Compared to previous CIM-based tests, dBLIM requires an initial step to harvest the bacterial pellet from BC broth by three stepwise centrifugations. It requires Tris HCl solution as an extraction buffer, as with CIMTris (34), but with a zinc sulfate supplement. The zinc requirement for metallo-β-lactamase activity, proved by validation assays, is probably due to the bacterial growth in BC broth, a medium containing cation-chelating anticoagulants.

Similarly to the original CIM (21), dBLIM requires 2 h of incubation time of tested bacteria with antibiotic mixtures. CIM and mCIM tests enable the detection of carbapenemases, with optimal performance within 18 to 24 h. This lengthy delay is due mainly to the long incubation time of MHA culture. Detection in 8 h was suggested by Van der Zwaluw et al., but the delay required for the reading and interpretation of the test results remains debated (21, 35). In the CIMplus variant recently proposed by Caméléna et al. (27), the limit of culture incubation time is overcome with introduction of the early incubation of E. coli, which allows the start of bacterial growth on the MHA surface and consequently adds 2 h of growth within the total 8-h time frame. In dBLIM, we used the early incubation of E. coli culture, and in addition, we inoculated a higher E. coli load than used in all traditional disk diffusion methods. This choice, together with the direct streaking of the suspension using a disposable 10-μl inoculation loop, allowed us to obtain a homogeneous and evident bacterial growth in 6 h. Increasing the inoculated E. coli load warranted the validation of new dBLIM-specific interpretation cutoff values for carbapenemase detection. Furthermore, we had to identify cutoff values for ESBL activity detection. In this context, our data showed that CTX is more sensitive than CAZ in detecting the hydrolytic activities of ESBLs, as previously reported by other authors (19, 36).

**EXTRACTED DATA:**
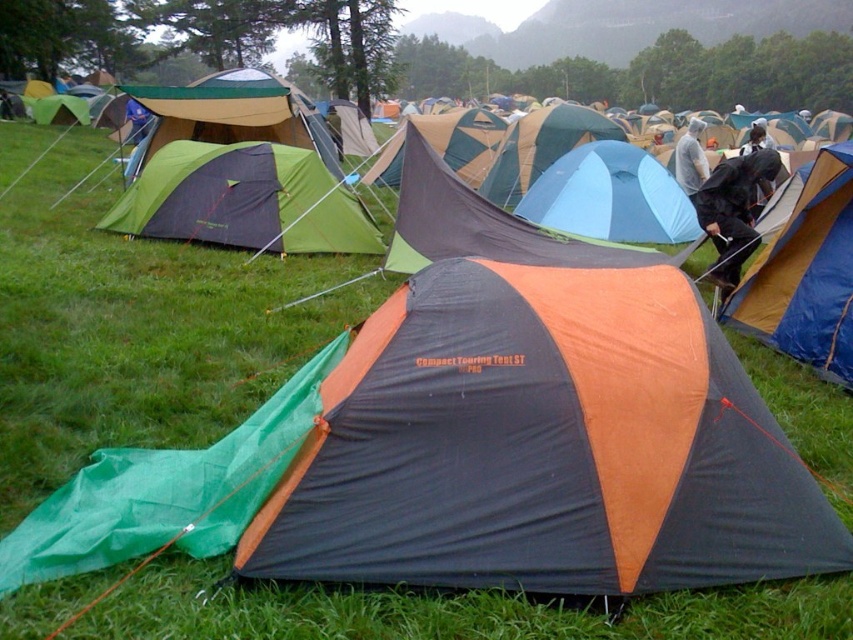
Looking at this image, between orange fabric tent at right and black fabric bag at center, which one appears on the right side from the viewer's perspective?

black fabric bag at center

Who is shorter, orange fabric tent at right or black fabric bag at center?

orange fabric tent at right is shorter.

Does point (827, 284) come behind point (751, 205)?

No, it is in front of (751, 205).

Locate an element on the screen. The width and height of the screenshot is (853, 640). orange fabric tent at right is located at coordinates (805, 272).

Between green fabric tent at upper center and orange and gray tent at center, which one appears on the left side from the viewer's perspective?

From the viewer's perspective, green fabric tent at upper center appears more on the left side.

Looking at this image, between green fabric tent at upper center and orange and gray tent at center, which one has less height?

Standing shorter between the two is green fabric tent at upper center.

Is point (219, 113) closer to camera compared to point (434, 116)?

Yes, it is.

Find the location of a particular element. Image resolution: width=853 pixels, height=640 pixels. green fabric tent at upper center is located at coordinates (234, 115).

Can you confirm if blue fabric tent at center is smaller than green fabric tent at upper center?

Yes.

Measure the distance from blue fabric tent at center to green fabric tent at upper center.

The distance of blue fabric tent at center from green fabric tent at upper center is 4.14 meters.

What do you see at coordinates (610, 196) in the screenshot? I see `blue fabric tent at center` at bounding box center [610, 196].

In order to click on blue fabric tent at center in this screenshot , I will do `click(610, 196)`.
---
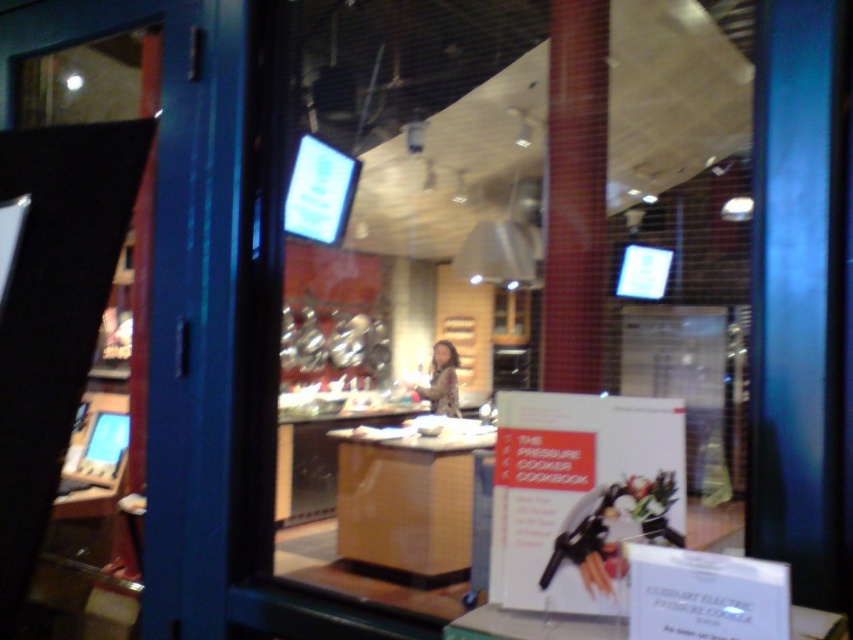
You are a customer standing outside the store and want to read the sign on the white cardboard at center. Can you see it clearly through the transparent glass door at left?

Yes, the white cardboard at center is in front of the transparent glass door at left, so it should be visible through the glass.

**PROBLEM TO SOLVE:** Copy word for word the stretch of the dBLIM passage that opens with the words "Compared to previous" and closes with "containing cation-chelating anticoagulants.". Nothing in the listing is needed.

**TASK OUTPUT:**
Compared to previous CIM-based tests, dBLIM requires an initial step to harvest the bacterial pellet from BC broth by three stepwise centrifugations. It requires Tris HCl solution as an extraction buffer, as with CIMTris (34), but with a zinc sulfate supplement. The zinc requirement for metallo-β-lactamase activity, proved by validation assays, is probably due to the bacterial growth in BC broth, a medium containing cation-chelating anticoagulants.